* [Work to complete]: Return each line of the records that contains the string "skPoint". Case matters.

* [Records for the task]:
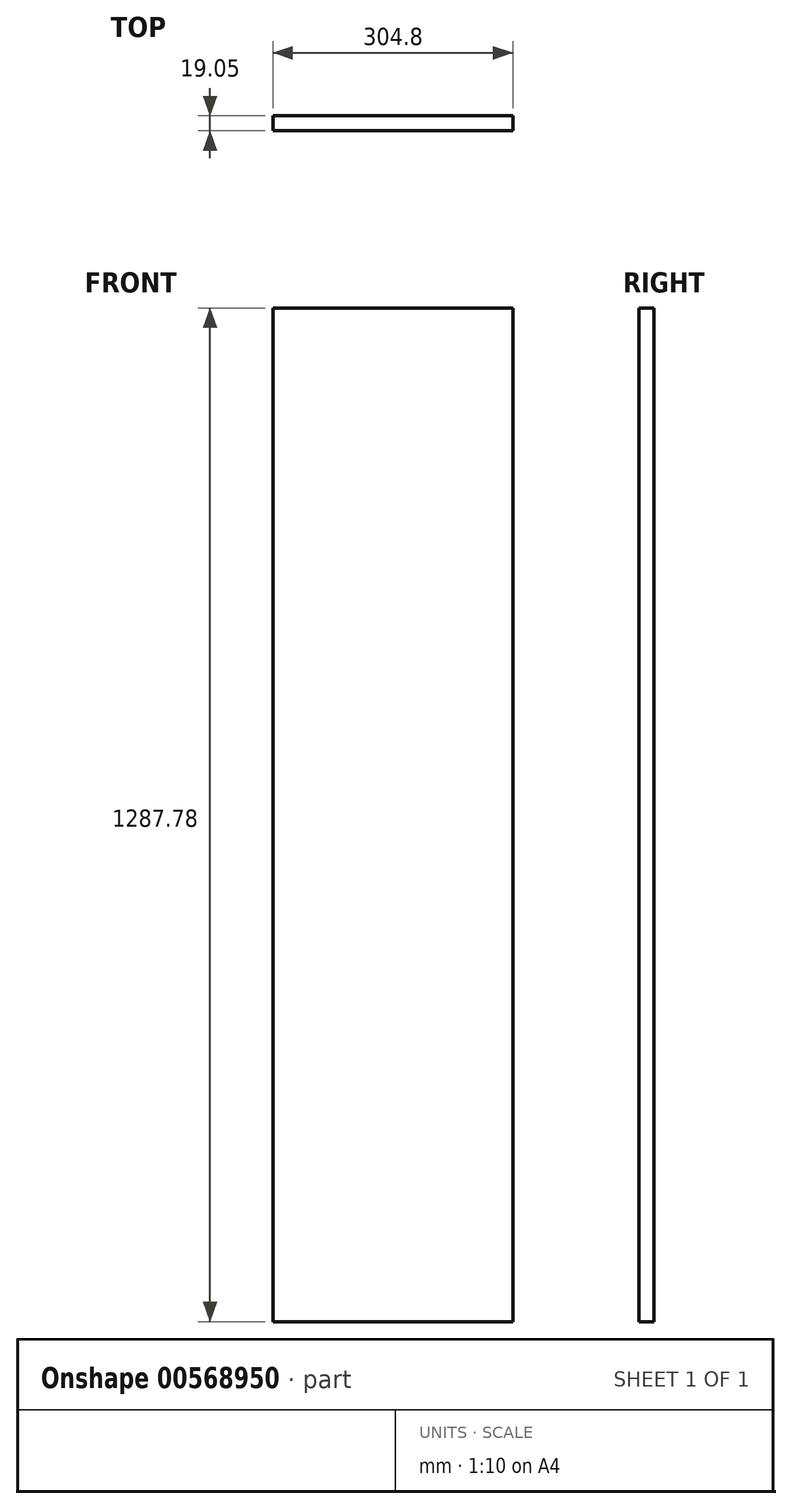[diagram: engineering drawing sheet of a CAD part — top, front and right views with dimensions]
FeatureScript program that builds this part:
annotation { "Feature Type Name" : "Feature", "Feature Type Description" : "" }
export const myFeature = defineFeature(function(context is Context, id is Id, definition is map)
    precondition{}
    {
        {
            var Q0;
            Q0=qCreatedBy(makeId("Front.planeOp"),FACE);
            var sketch = newSketch(context, id + "F0", { "sketchPlane" : qUnion([Q0])});
            skLineSegment(sketch, "E0.bottom", {"start": v(-173.64, 1235.41) * mm, "end": v(131.16, 1235.41) * mm});
            skLineSegment(sketch, "E0.top", {"start": v(-173.64, -52.37) * mm, "end": v(131.16, -52.37) * mm});
            skLineSegment(sketch, "E0.left", {"start": v(-173.64, 1235.41) * mm, "end": v(-173.64, -52.37) * mm});
            skLineSegment(sketch, "E0.right", {"start": v(131.16, 1235.41) * mm, "end": v(131.16, -52.37) * mm});
            skSolve(sketch);
        }
        {
            var Q0;
            Q0 = qSketchRegion(id + "F0", true);
            extrude(context, id + "F1", {"entities" : qUnion([Q0]), "depth" : 19.05 * mm, "offsetDistance" : 25.4 * mm});
        }
    });
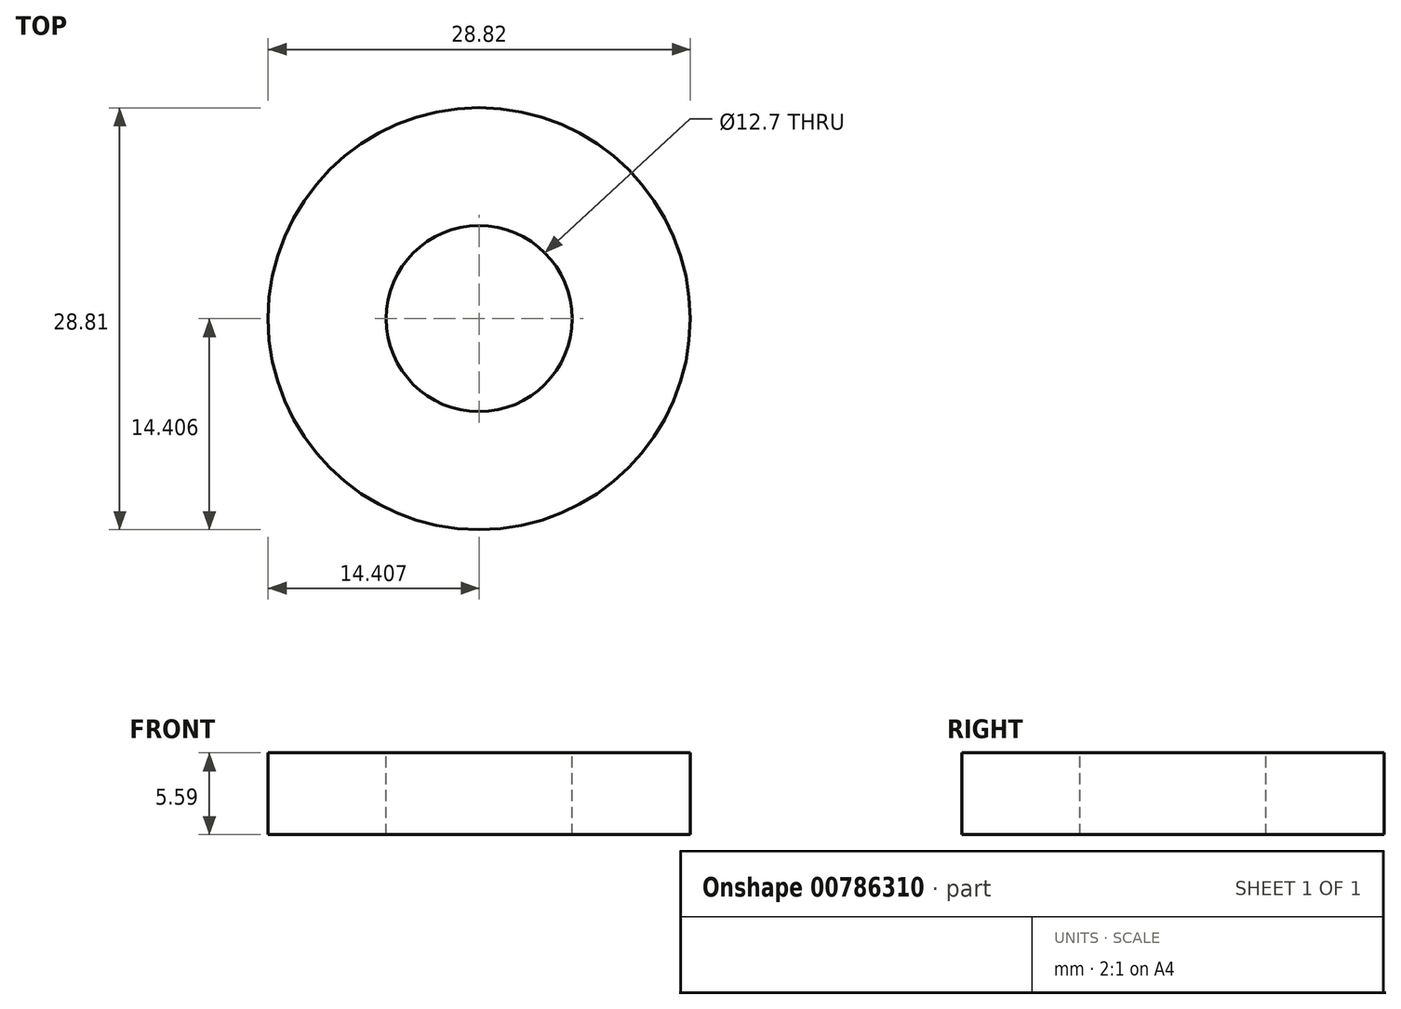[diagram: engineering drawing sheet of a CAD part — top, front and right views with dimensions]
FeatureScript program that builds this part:
annotation { "Feature Type Name" : "Feature", "Feature Type Description" : "" }
export const myFeature = defineFeature(function(context is Context, id is Id, definition is map)
    precondition{}
    {
        {
            var Q0;
            Q0=qCreatedBy(makeId("Top.planeOp"),FACE);
            var sketch = newSketch(context, id + "F0", { "sketchPlane" : qUnion([Q0])});
            skLineSegment(sketch, "E0.bottom", {"start": v(-73.92, -72.44) * mm, "end": v(75.28, -72.44) * mm});
            skLineSegment(sketch, "E0.top", {"start": v(-73.92, 67.32) * mm, "end": v(75.28, 67.32) * mm});
            skLineSegment(sketch, "E0.left", {"start": v(-73.92, -72.44) * mm, "end": v(-73.92, 67.32) * mm});
            skLineSegment(sketch, "E0.right", {"start": v(75.28, -72.44) * mm, "end": v(75.28, 67.32) * mm});
            skLineSegment(sketch, "E1", {"start": v(0, 0) * mm, "end": v(0, -72.44) * mm});
            skLineSegment(sketch, "E2", {"start": v(-50.47, -72.44) * mm, "end": v(-50.47, -64.83) * mm});
            skLineSegment(sketch, "E3", {"start": v(-50.47, -64.83) * mm, "end": v(-24.4, -64.83) * mm});
            skLineSegment(sketch, "E4", {"start": v(-24.4, -64.83) * mm, "end": v(-24.4, -72.44) * mm});
            skCircle(sketch, "E5", {"center": v(-41.53, -27.05) * mm, "radius": 14.4 * mm});
            skSolve(sketch);
        }
        {
            var Q0;
            Q0=makeQuery(id+"F0.imprint","IMPRINT",FACE,{"disambiguationData":[TD([[makeQuery(id+"F0.imprint","IMPRINT",EDGE,{"derivedFrom":sQuery(id+"F0.wireOp",EDGE,"E5")}),1.0]])]});
            extrude(context, id + "F1", {"entities" : qUnion([Q0]), "depth" : 5.6 * mm, "offsetDistance" : 25.4 * mm});
        }
        {
            var Q0;
            Q0=makeQuery(id+"F1.opExtrude","CAP_FACE",FACE,{"disambiguationData":[OSD([sQuery(id+"F0.wireOp",EDGE,"E5")])],"isStart":false});
            var sketch = newSketch(context, id + "F2", { "sketchPlane" : qUnion([Q0])});
            skPoint(sketch, "E6", {"position": v(-41.53, -27.05) * mm});
            skSolve(sketch);
        }
        {
            var Q0;
            Q0=sQuery(id+"F2.wireOp",VERTEX,"E6");
            var Q1;
            Q1=makeQuery(id+"F1.opExtrude","SWEPT_BODY",BODY,{"disambiguationData":[OSD([sQuery(id+"F0.wireOp",EDGE,"E5")])]});
            hole(context, id + "F3", {"style" : HoleStyle.C_BORE, "endStyle" : HoleEndStyle.THROUGH, "holeDiameter" : 11.43 * mm, "cBoreDiameter" : 12.7 * mm, "cBoreDepth" : 6.35 * mm, "majorDiameter" : 6.35 * mm, "isTappedThrough" : true, "tappedDepth" : 12.7 * mm, "tapClearance" : 3, "locations" : qUnion([Q0]), "scope" : qUnion([Q1])});
        }
    });
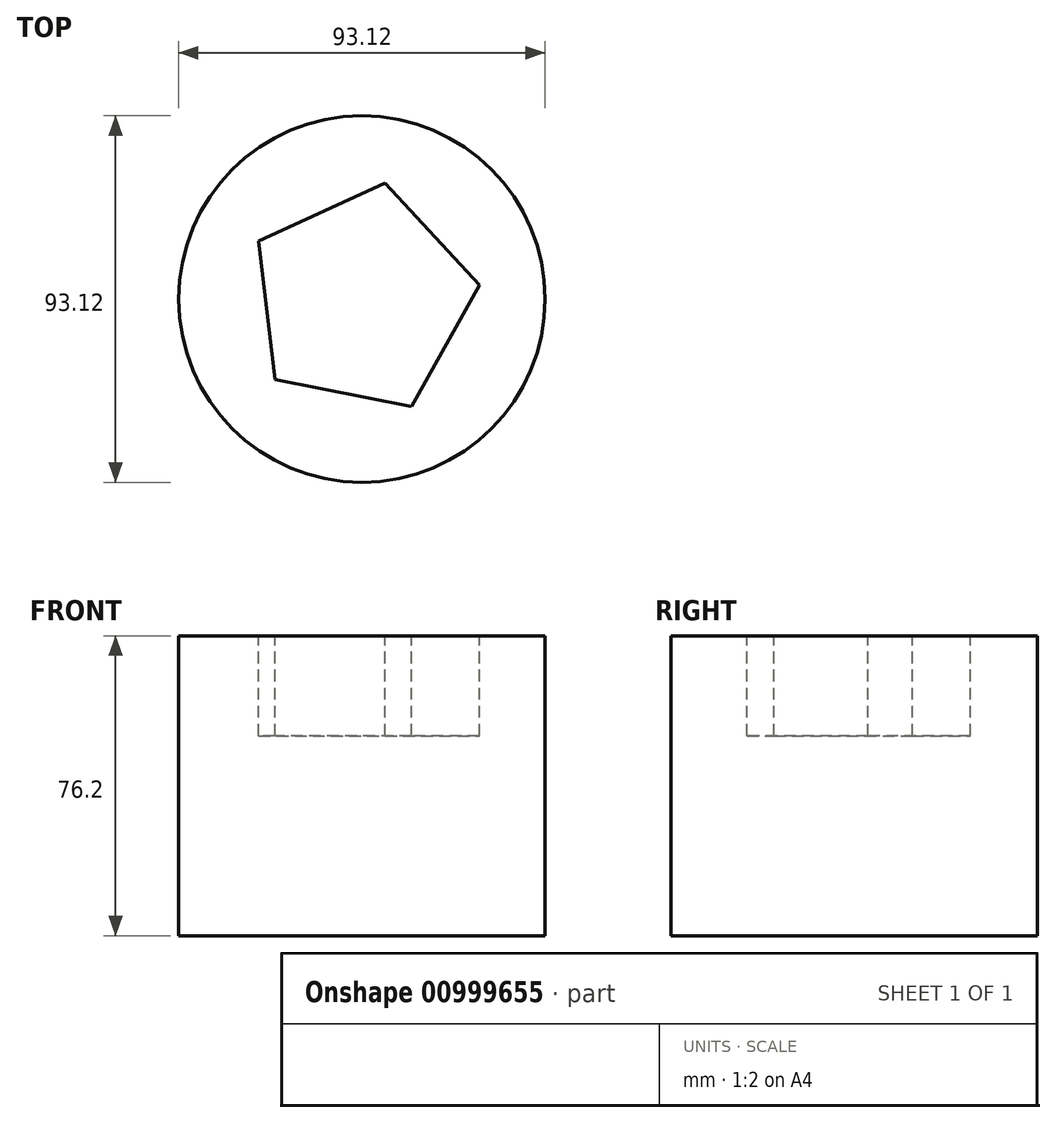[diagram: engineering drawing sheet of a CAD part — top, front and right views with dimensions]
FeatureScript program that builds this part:
annotation { "Feature Type Name" : "Feature", "Feature Type Description" : "" }
export const myFeature = defineFeature(function(context is Context, id is Id, definition is map)
    precondition{}
    {
        {
            var Q0;
            Q0=qCreatedBy(makeId("Top.planeOp"),FACE);
            var sketch = newSketch(context, id + "F0", { "sketchPlane" : qUnion([Q0])});
            skCircle(sketch, "E0", {"center": v(0, 0) * mm, "radius": 46.56 * mm});
            skSolve(sketch);
        }
        {
            var Q0;
            Q0=makeQuery(id+"F0.imprint","IMPRINT",FACE,{"disambiguationData":[TD([[makeQuery(id+"F0.imprint","IMPRINT",EDGE,{"derivedFrom":sQuery(id+"F0.wireOp",EDGE,"E0")}),1.0]])]});
            extrude(context, id + "F1", {"entities" : qUnion([Q0]), "depth" : 25.4 * mm, "offsetDistance" : 25.4 * mm});
        }
        {
            var Q0;
            Q0=makeQuery(id+"F1.opExtrude","CAP_FACE",FACE,{"disambiguationData":[OSD([sQuery(id+"F0.wireOp",EDGE,"E0")])],"isStart":false});
            var sketch = newSketch(context, id + "F2", { "sketchPlane" : qUnion([Q0])});
            skSolve(sketch);
        }
        {
            var Q0;
            Q0=makeQuery(id+"F2.imprint","IMPRINT",FACE,{"disambiguationData":[TD([[makeQuery(id+"F2.imprint","IMPRINT",EDGE,{"derivedFrom":makeQuery(id+"F1.opExtrude","CAP_EDGE",EDGE,{"disambiguationData":[OSD([sQuery(id+"F0.wireOp",EDGE,"E0")])],"isStart":false})}),1.0]])]});
            extrude(context, id + "F3", {"entities" : qUnion([Q0]), "operationType" : NewBodyOperationType.ADD, "depth" : 25.4 * mm, "offsetDistance" : 25.4 * mm, "hasSecondDirection" : true, "secondDirectionOppositeDirection" : true, "secondDirectionDepth" : 25.4 * mm});
        }
        {
            var Q0;
            Q0=makeQuery(id+"F3.opExtrude","CAP_FACE",FACE,{"disambiguationData":[OSD([sQuery(id+"F0.wireOp",EDGE,"E0")])],"isStart":false});
            var sketch = newSketch(context, id + "F4", { "sketchPlane" : qUnion([Q0])});
            skSolve(sketch);
        }
        {
            var Q0;
            Q0=makeQuery(id+"F4.imprint","IMPRINT",FACE,{"disambiguationData":[TD([[makeQuery(id+"F4.imprint","IMPRINT",EDGE,{"derivedFrom":makeQuery(id+"F3.opExtrude","CAP_EDGE",EDGE,{"disambiguationData":[OSD([sQuery(id+"F0.wireOp",EDGE,"E0")])],"isStart":false})}),1.0]])]});
            extrude(context, id + "F5", {"entities" : qUnion([Q0]), "operationType" : NewBodyOperationType.ADD, "depth" : 25.4 * mm, "offsetDistance" : 25.4 * mm});
        }
        {
            var Q0;
            Q0=makeQuery(id+"F5.opExtrude","CAP_FACE",FACE,{"disambiguationData":[OSD([sQuery(id+"F0.wireOp",EDGE,"E0")])],"isStart":false});
            var sketch = newSketch(context, id + "F6", { "sketchPlane" : qUnion([Q0])});
            skCircle(sketch, "E1.cCircle", {"center": v(0, 0) * mm, "radius": 24.33 * mm, "construction": true});
            skLineSegment(sketch, "E1.0", {"start": v(29.87, 3.5) * mm, "end": v(12.57, -27.32) * mm});
            skLineSegment(sketch, "E1.1", {"start": v(12.57, -27.32) * mm, "end": v(-22.1, -20.4) * mm});
            skLineSegment(sketch, "E1.2", {"start": v(-22.1, -20.4) * mm, "end": v(-26.22, 14.72) * mm});
            skLineSegment(sketch, "E1.3", {"start": v(-26.22, 14.72) * mm, "end": v(5.9, 29.49) * mm});
            skLineSegment(sketch, "E1.4", {"start": v(5.9, 29.49) * mm, "end": v(29.87, 3.5) * mm});
            skPoint(sketch, "E1.0.midPoint", {"position": v(21.22, -11.9) * mm});
            skSolve(sketch);
        }
        {
            var Q0;
            Q0=makeQuery(id+"F6.imprint","IMPRINT",FACE,{"disambiguationData":[TD([[makeQuery(id+"F6.imprint","IMPRINT",EDGE,{"derivedFrom":sQuery(id+"F6.wireOp",EDGE,"E1.0")}),-1.0]])]});
            var sketch = newSketch(context, id + "F7", { "sketchPlane" : qUnion([Q0])});
            skSolve(sketch);
        }
        {
            var Q0;
            Q0=makeQuery(id+"F6.imprint","IMPRINT",FACE,{"disambiguationData":[TD([[makeQuery(id+"F6.imprint","IMPRINT",EDGE,{"derivedFrom":sQuery(id+"F6.wireOp",EDGE,"E1.0")}),-1.0]])]});
            extrude(context, id + "F8", {"entities" : qUnion([Q0]), "operationType" : NewBodyOperationType.REMOVE, "oppositeDirection" : true, "depth" : 25.4 * mm, "offsetDistance" : 25.4 * mm});
        }
        {
            var Q0;
            Q0=makeQuery(id+"F7.imprint","IMPRINT",FACE,{"disambiguationData":[TD([[makeQuery(id+"F7.imprint","IMPRINT",EDGE,{"derivedFrom":makeQuery(id+"F6.imprint","IMPRINT",EDGE,{"derivedFrom":sQuery(id+"F6.wireOp",EDGE,"E1.0")})}),-1.0]])]});
            extrude(context, id + "F9", {"entities" : qUnion([Q0]), "operationType" : NewBodyOperationType.REMOVE, "oppositeDirection" : true, "depth" : 25.4 * mm, "offsetDistance" : 25.4 * mm});
        }
    });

* [Correct output]:
            skPoint(sketch, "E6", {"position": v(-41.53, -27.05) * mm});
            skPoint(sketch, "E1.0.midPoint", {"position": v(21.22, -11.9) * mm});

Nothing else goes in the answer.